Ports along the European coast are being reduced to rubble heaps of depopulated desolation. In regions considered especially vulnerable, the Nazis are carrying a new system of defense installations twenty miles further inland. Mountain passes and hills far in the interior are being fortified against paratroops.
Impressment of labor
The levée en masse whereby the Germans seek to expand their multitude of labor slaves for industry and conscripts for their new “service army" is proceeding with a ruthlessness that beggars description. The whip and the execution squad are invoked to speed this gigantic enterprise in impressment.

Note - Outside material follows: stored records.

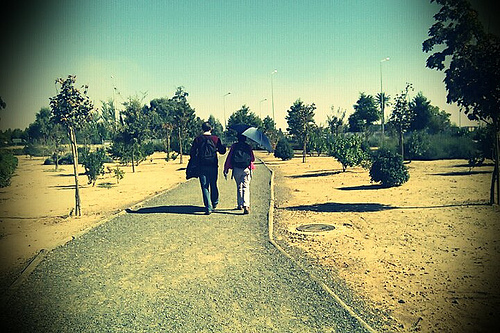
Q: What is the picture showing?
A: It is showing a path.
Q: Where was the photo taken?
A: It was taken at the path.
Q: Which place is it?
A: It is a path.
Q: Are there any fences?
A: No, there are no fences.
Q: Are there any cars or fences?
A: No, there are no fences or cars.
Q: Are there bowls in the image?
A: No, there are no bowls.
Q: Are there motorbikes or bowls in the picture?
A: No, there are no bowls or motorbikes.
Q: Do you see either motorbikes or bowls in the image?
A: No, there are no bowls or motorbikes.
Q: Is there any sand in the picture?
A: Yes, there is sand.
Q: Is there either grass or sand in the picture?
A: Yes, there is sand.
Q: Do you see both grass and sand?
A: No, there is sand but no grass.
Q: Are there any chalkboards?
A: No, there are no chalkboards.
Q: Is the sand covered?
A: Yes, the sand is covered.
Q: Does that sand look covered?
A: Yes, the sand is covered.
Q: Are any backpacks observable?
A: Yes, there is a backpack.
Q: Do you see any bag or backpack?
A: Yes, there is a backpack.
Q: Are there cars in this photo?
A: No, there are no cars.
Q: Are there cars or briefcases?
A: No, there are no cars or briefcases.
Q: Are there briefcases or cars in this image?
A: No, there are no cars or briefcases.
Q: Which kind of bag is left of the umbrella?
A: The bag is a backpack.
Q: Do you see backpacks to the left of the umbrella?
A: Yes, there is a backpack to the left of the umbrella.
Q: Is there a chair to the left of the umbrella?
A: No, there is a backpack to the left of the umbrella.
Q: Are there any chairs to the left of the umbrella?
A: No, there is a backpack to the left of the umbrella.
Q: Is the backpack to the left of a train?
A: No, the backpack is to the left of an umbrella.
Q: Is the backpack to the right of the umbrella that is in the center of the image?
A: No, the backpack is to the left of the umbrella.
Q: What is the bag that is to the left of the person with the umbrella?
A: The bag is a backpack.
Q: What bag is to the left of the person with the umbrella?
A: The bag is a backpack.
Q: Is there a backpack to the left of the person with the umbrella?
A: Yes, there is a backpack to the left of the person.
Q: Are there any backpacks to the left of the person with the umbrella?
A: Yes, there is a backpack to the left of the person.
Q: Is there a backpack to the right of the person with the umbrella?
A: No, the backpack is to the left of the person.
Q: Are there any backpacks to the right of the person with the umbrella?
A: No, the backpack is to the left of the person.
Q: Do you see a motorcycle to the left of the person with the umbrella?
A: No, there is a backpack to the left of the person.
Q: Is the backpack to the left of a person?
A: Yes, the backpack is to the left of a person.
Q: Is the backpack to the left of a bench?
A: No, the backpack is to the left of a person.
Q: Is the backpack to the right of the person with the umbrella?
A: No, the backpack is to the left of the person.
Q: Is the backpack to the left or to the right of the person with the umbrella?
A: The backpack is to the left of the person.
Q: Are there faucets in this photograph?
A: No, there are no faucets.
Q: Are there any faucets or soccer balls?
A: No, there are no faucets or soccer balls.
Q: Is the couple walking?
A: Yes, the couple is walking.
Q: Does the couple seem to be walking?
A: Yes, the couple is walking.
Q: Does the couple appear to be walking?
A: Yes, the couple is walking.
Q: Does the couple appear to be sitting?
A: No, the couple is walking.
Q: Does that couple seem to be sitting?
A: No, the couple is walking.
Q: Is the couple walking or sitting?
A: The couple is walking.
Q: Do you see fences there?
A: No, there are no fences.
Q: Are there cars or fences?
A: No, there are no fences or cars.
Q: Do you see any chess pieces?
A: No, there are no chess pieces.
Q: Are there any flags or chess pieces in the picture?
A: No, there are no chess pieces or flags.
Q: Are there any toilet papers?
A: No, there are no toilet papers.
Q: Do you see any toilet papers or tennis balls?
A: No, there are no toilet papers or tennis balls.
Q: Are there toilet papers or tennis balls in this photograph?
A: No, there are no toilet papers or tennis balls.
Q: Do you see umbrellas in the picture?
A: Yes, there is an umbrella.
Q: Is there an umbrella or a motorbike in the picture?
A: Yes, there is an umbrella.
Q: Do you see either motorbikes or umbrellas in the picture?
A: Yes, there is an umbrella.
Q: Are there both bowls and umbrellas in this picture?
A: No, there is an umbrella but no bowls.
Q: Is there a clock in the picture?
A: No, there are no clocks.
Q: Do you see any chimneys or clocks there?
A: No, there are no clocks or chimneys.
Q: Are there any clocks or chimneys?
A: No, there are no clocks or chimneys.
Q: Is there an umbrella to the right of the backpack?
A: Yes, there is an umbrella to the right of the backpack.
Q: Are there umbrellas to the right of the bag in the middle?
A: Yes, there is an umbrella to the right of the backpack.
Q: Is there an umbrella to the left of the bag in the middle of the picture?
A: No, the umbrella is to the right of the backpack.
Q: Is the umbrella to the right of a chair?
A: No, the umbrella is to the right of the backpack.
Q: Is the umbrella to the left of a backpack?
A: No, the umbrella is to the right of a backpack.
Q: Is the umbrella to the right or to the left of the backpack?
A: The umbrella is to the right of the backpack.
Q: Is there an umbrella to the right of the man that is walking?
A: Yes, there is an umbrella to the right of the man.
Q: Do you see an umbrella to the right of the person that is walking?
A: Yes, there is an umbrella to the right of the man.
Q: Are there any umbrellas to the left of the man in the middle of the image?
A: No, the umbrella is to the right of the man.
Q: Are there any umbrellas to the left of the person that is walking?
A: No, the umbrella is to the right of the man.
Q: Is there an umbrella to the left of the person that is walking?
A: No, the umbrella is to the right of the man.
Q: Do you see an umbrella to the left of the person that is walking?
A: No, the umbrella is to the right of the man.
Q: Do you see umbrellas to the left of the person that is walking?
A: No, the umbrella is to the right of the man.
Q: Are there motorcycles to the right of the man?
A: No, there is an umbrella to the right of the man.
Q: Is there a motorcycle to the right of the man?
A: No, there is an umbrella to the right of the man.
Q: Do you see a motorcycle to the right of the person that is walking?
A: No, there is an umbrella to the right of the man.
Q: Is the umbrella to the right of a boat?
A: No, the umbrella is to the right of the man.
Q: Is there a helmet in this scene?
A: No, there are no helmets.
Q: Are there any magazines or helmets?
A: No, there are no helmets or magazines.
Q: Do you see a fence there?
A: No, there are no fences.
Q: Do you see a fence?
A: No, there are no fences.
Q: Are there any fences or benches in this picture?
A: No, there are no fences or benches.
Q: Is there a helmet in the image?
A: No, there are no helmets.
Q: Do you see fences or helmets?
A: No, there are no helmets or fences.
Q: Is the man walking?
A: Yes, the man is walking.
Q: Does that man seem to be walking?
A: Yes, the man is walking.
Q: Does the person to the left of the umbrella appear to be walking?
A: Yes, the man is walking.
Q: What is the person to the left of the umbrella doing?
A: The man is walking.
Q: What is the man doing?
A: The man is walking.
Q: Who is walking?
A: The man is walking.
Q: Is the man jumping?
A: No, the man is walking.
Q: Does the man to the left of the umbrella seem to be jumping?
A: No, the man is walking.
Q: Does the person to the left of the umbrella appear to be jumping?
A: No, the man is walking.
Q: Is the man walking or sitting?
A: The man is walking.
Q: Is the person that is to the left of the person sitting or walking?
A: The man is walking.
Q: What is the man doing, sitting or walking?
A: The man is walking.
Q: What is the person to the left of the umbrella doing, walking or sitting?
A: The man is walking.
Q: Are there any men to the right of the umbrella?
A: No, the man is to the left of the umbrella.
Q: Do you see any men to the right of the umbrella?
A: No, the man is to the left of the umbrella.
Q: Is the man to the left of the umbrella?
A: Yes, the man is to the left of the umbrella.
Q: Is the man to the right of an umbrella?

Terror begets terror. The Nazi levée en masse is generating unease in the Reich. The Party press warns all Germans to beware of “foreigners"— who constitute, according to Dr. Fritz Sauckel, Commissioner of Labor, about two thirds of all those now employed in Germany’s war industries. Approximately 800,000 Gestapo agents have been set to watch the “slaves.” Discussion mounts of the dangers of the “Trojan Horse” in the land. Das Schwartze Korps screams daily against the threat of “contamination,” sabotage, circulation of “evil news,” slowdowns in production, multiplying “accidents,” and fires. So deep is the official alarm in Moravia and Bohemia that the Czech Orthodox Church has been dissolved, the Czech Nazi Party disbanded.